**TASKS TO CARRY OUT**
1. Translate this sentence from the Lisp factorial text into Spanish: "Language shapes the way we think, and determines what we can think about."
2. Summarize the Lisp factorial text in two sentences.
3. Write the next part of the Lisp factorial text, picking up right after its last line.

**EXERCISE TEXT**
────────────────────────────────────────
|
> Good article. Funnily enough the throw away line "I don't see parentheses anymore". Is my greatest deterrent with lisp. It's not the parens persay, it's the fact that I'm used to reading up to down and left to right. Language shapes the way we think, and determines what we can think about.
- Benjamin Lee Whorf[0]
From the comments in the post: Ask a C programmer to write factorial and you will likely
get something like this (excuse the underbars, they are
there because blogger doesn't format code in comments):
int factorial (int x) {
if (x == 0)
return 1;
else
return x * factorial (x - 1);
}
And the Lisp programmer will give you:
(defun factorial (x)
(if (zerop x)
1
(* x (factorial (- x 1)))))
Let's see how we can get from the LISP version to something akin to the C version.First, let's "modernize" the LISP version by replacing parentheses with "curly braces" and add some commas and newlines just for fun: {
defun factorial { x },
{
if { zerop x },
1 {
*,
x {
factorial {
- { x, 1 }
}
}
}
}
}
This kinda looks like a JSON object. Let's make it into one and add some assumed labels while we're at it. {
"defun" : {
"factorial" : { "argument" : "x" },
"body" : {
"if" : { "zerop" : "x" },
"then" : "1",
"else" : {
"*" : {
"lhs" : "x",
"rhs" : {
"factorial" : {
"-" : {
"lhs" : "x",
"rhs" : "1"
────────────────────────────────────────
**GIVEN ENTRIES**
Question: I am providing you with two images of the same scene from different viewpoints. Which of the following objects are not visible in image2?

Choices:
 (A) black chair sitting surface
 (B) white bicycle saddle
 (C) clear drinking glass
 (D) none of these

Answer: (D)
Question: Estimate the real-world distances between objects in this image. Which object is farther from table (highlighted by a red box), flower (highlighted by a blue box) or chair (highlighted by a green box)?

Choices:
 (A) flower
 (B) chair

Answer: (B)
────────────────────────────────────────
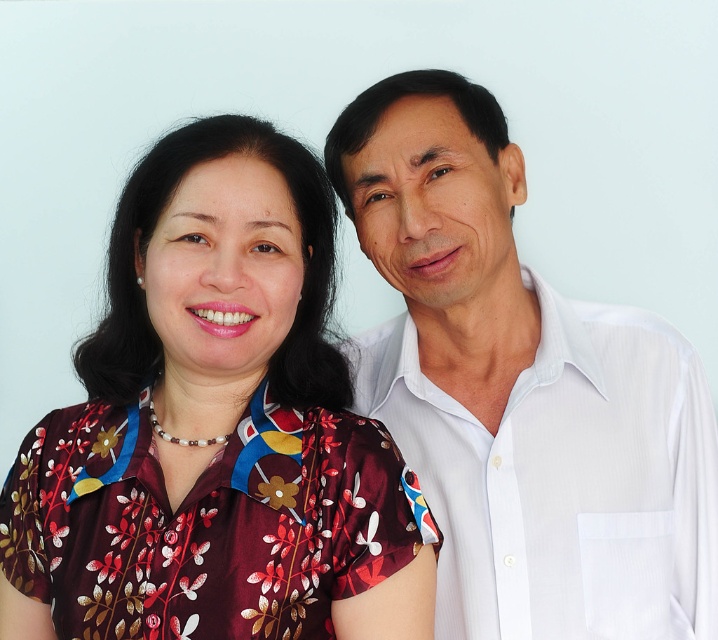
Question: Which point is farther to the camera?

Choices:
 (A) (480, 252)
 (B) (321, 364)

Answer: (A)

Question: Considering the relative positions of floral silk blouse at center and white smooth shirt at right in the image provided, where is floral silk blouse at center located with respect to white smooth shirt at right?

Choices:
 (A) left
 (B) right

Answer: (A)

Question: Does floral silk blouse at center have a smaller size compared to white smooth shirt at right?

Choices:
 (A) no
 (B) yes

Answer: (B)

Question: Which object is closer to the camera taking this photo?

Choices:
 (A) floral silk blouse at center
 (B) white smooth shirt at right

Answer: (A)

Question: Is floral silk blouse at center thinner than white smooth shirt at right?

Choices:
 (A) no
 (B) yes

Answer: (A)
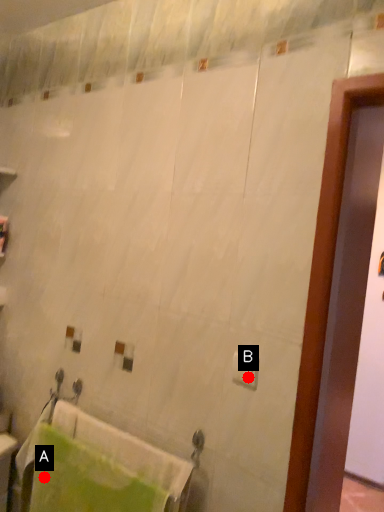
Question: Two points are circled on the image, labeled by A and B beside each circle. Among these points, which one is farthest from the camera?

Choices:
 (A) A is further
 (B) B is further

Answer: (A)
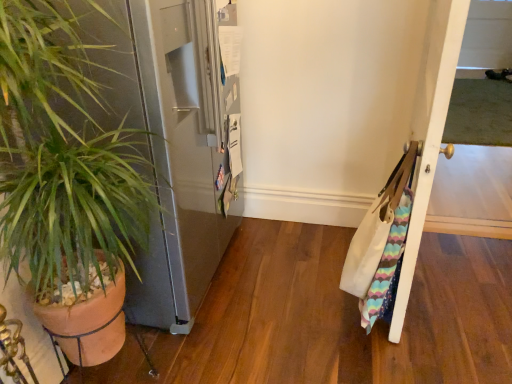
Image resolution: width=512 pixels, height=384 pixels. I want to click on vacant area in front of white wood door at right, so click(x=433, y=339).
────────────────────────────────────────
**RESPONSES FOR EACH TASK**
1. El lenguaje moldea nuestra forma de pensar y determina aquello sobre lo que podemos pensar.

2. A commenter says the remark about no longer seeing parentheses is their greatest deterrent with Lisp, since they are used to reading top to bottom and left to right. The text then sets a C factorial function beside a Lisp one and rewrites the Lisp version first with curly braces, commas, and newlines, then as a JSON object with assumed labels.

3.
}
}
}
}
}
}
}
}
Now, if we replace "defun" with the return type, replace some of the curlies with parentheses, get rid of the labels we added, use infix operator notation, and not worry about it being a valid JSON object, we get: int
factorial ( x )
{
if ( zerop ( x ) )
1
else
x * factorial ( x - 1 )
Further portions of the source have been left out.